In the two patients (CAH30, CAH31) where a missense variant was not reported by tPCR/Sanger sequencing, the most likely explanation is that the previously unreported variants are located outside the eight common hotspot regions included in the original method. Prior to this study, patients CAH28 and CAH29 were also only tested by hot-spot Sanger sequencing. In one of them (CAH29), a gene deletion in trans with a pathogenic variant (SNV) was found using AS-LRS, where Sanger sequencing only detected the SNV as “homozygous”. Similarly, a homozygous missense variant was reported by Sanger sequencing, and by AS-LRS, we detected a gene deletion and a chimera (CAH28). It is possible that these variants would have been identified if Sanger sequencing and MLPA had been used instead of hot-spot testing. Still, these examples illustrate that AS-LRS can clarify the nature of the underlying variant more accurately, which is important when offering carrier testing to family members of variants in this complex genomic region, also securing accurate prenatal testing.
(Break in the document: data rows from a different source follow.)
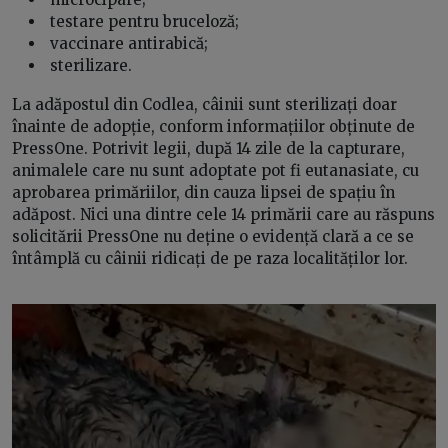
testare pentru bruceloză;
vaccinare antirabică;
sterilizare.
La adăpostul din Codlea, câinii sunt sterilizați doar
înainte de adopție, conform informațiilor obținute de
PressOne. Potrivit legii, după 14 zile de la capturare,
animalele care nu sunt adoptate pot fi eutanasiate, cu
aprobarea primăriilor, din cauza lipsei de spațiu în
adăpost. Nici una dintre cele 14 primării care au răspuns
solicitării PressOne nu deține o evidență clară a ce se
întâmplă cu câinii ridicați de pe raza localităților lor.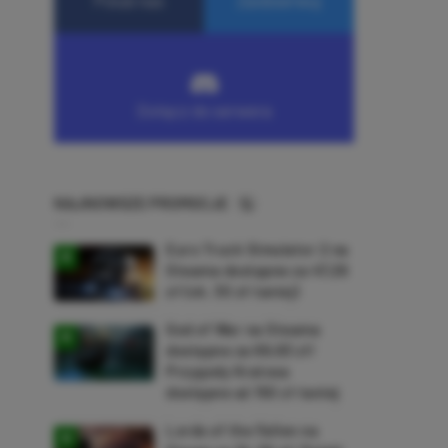
NAJNOWSZE PROMOCJE
Euro Truck Simulator 2 na
Steama dostępne za 47,26
zł (ok. 30 zł taniej)
God of War na Steama
dostępne za 69,63 zł!
Przygody Kratosa
dostępne aż 150 zł taniej
Lords of the Fallen na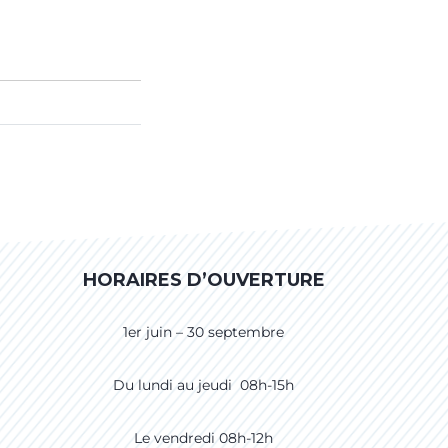
HORAIRES D’OUVERTURE
1er juin – 30 septembre
Du lundi au jeudi 08h-15h
Le vendredi 08h-12h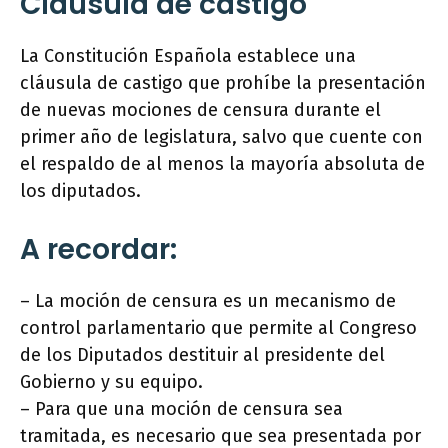
Cláusula de castigo
La Constitución Española establece una
cláusula de castigo que prohíbe la presentación
de nuevas mociones de censura durante el
primer año de legislatura, salvo que cuente con
el respaldo de al menos la mayoría absoluta de
los diputados.
A recordar:
– La moción de censura es un mecanismo de
control parlamentario que permite al Congreso
de los Diputados destituir al presidente del
Gobierno y su equipo.
– Para que una moción de censura sea
tramitada, es necesario que sea presentada por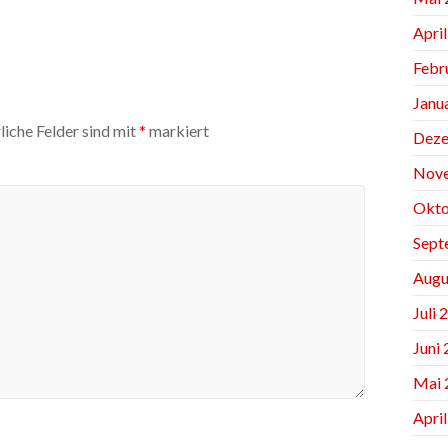
Apri
Febr
Janu
liche Felder sind mit
*
markiert
Deze
Nov
Okto
Sept
Augu
Juli 
Juni
Mai 
Apri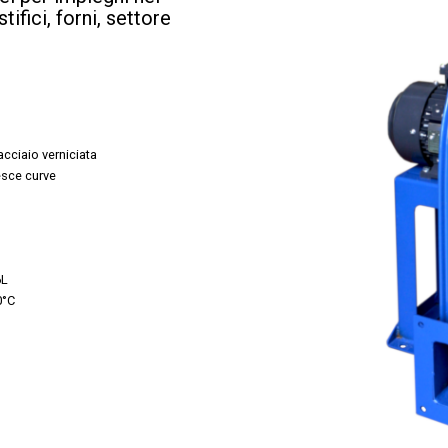
ifici, forni, settore
acciaio verniciata
esce curve
6L
0°C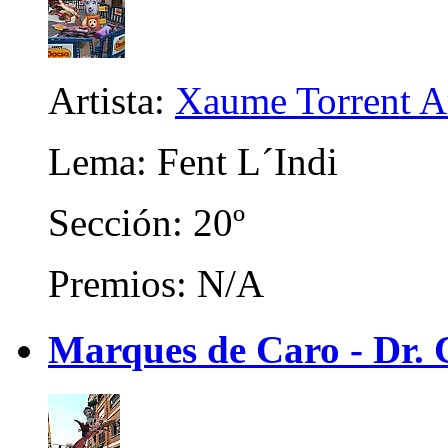
Artista:
Xaume Torrent A
Lema: Fent L´Indi
Sección: 20º
Premios: N/A
Marques de Caro - Dr. C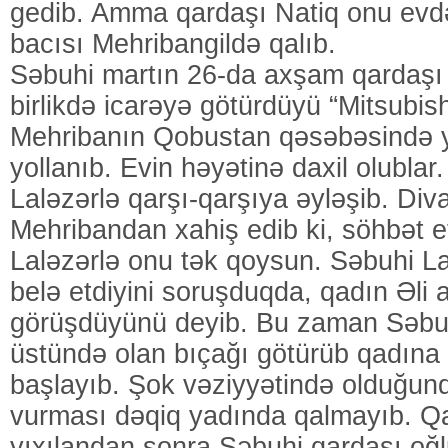
gedib. Amma qardaşı Natiq onu evd
bacısı Mehribangildə qalıb.
Səbuhi martın 26-da axşam qardaşı 
birlikdə icarəyə götürdüyü “Mitsubis
Mehribanın Qobustan qəsəbəsində y
yollanıb. Evin həyətinə daxil olublar
Laləzərlə qarşı-qarşıya əyləşib. Di
Mehribandan xahiş edib ki, söhbət 
Laləzərlə onu tək qoysun. Səbuhi L
belə etdiyini soruşduqda, qadın Əli 
görüşdüyünü deyib. Bu zaman Səbu
üstündə olan bıçağı götürüb qadına
başlayıb. Şok vəziyyətində olduğun
vurması dəqiq yadında qalmayıb. Q
yıxılandan sonra Səbuhi qardaşı oğlu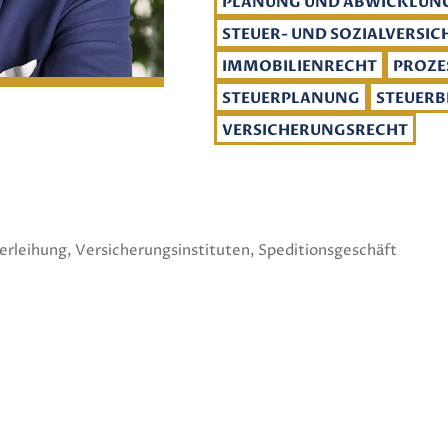
PLANUNG UND ABWICKLU
STEUER- UND SOZIALVERSI
IMMOBILIENRECHT
PROZE
STEUERPLANUNG
STEUER
VERSICHERUNGSRECHT
erleihung, Versicherungsinstituten, Speditionsgeschäft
In three samples (CAH32, CAH33, CAH34), AS-LRS identified gene/pseudogene chimeras, which by MLPA are identified as an 8 bp deletion and hence CYP21A1P. The pathogenic allele was detected by the gold standard method, but its genomic nature was not necessarily accurate.

A different approach based on targeted capture using the PacBio-sequencing technology to carry out targeted-LRS has been described [19]. This approach overcomes the technical issues of PCR-based methods. On the downside, to get a reasonable cost balance, one needs to process a number of patient samples in parallel. This technology is therefore not practical for many clinical laboratories as either the turnaround time or the running costs would be too high [1]. In addition, each laboratory should consider costs for achieving the different LRS instruments and for implementing the bioinformatic pipelines needed to handle the data.

The recent, and likely continuous, decreasing costs for LRS in combination with full flexibility in scaling, in our setting, resulted in AS-LRS being compatible with previous methods. If only running one sample at a time, the hands-on times are comparable between PCR/MLPA-based methods and AS-LRS. One important advantage of our presented method is that sample preparation can be done in parallel for samples with different sequencing targets, reducing hands-on time to 30 min. Compared to MLPA, AS-LRS did not require any special method for DNA extraction or tissue type, although the latter was not explored in this study.

Conclusion

In conclusion, compared to conventional methods, AS-LRS proved faster and more scalable, while providing greater accuracy in variant detection and haplotyping. Additionally, it provided information about phasing, reducing the need for parental testing. These features make AS-LRS a promising tool not only for CAH diagnosis, but also for genetic testing of other genomic regions with complex genomic architecture. This study may therefore pave the way for changing current golden standard method recommendations.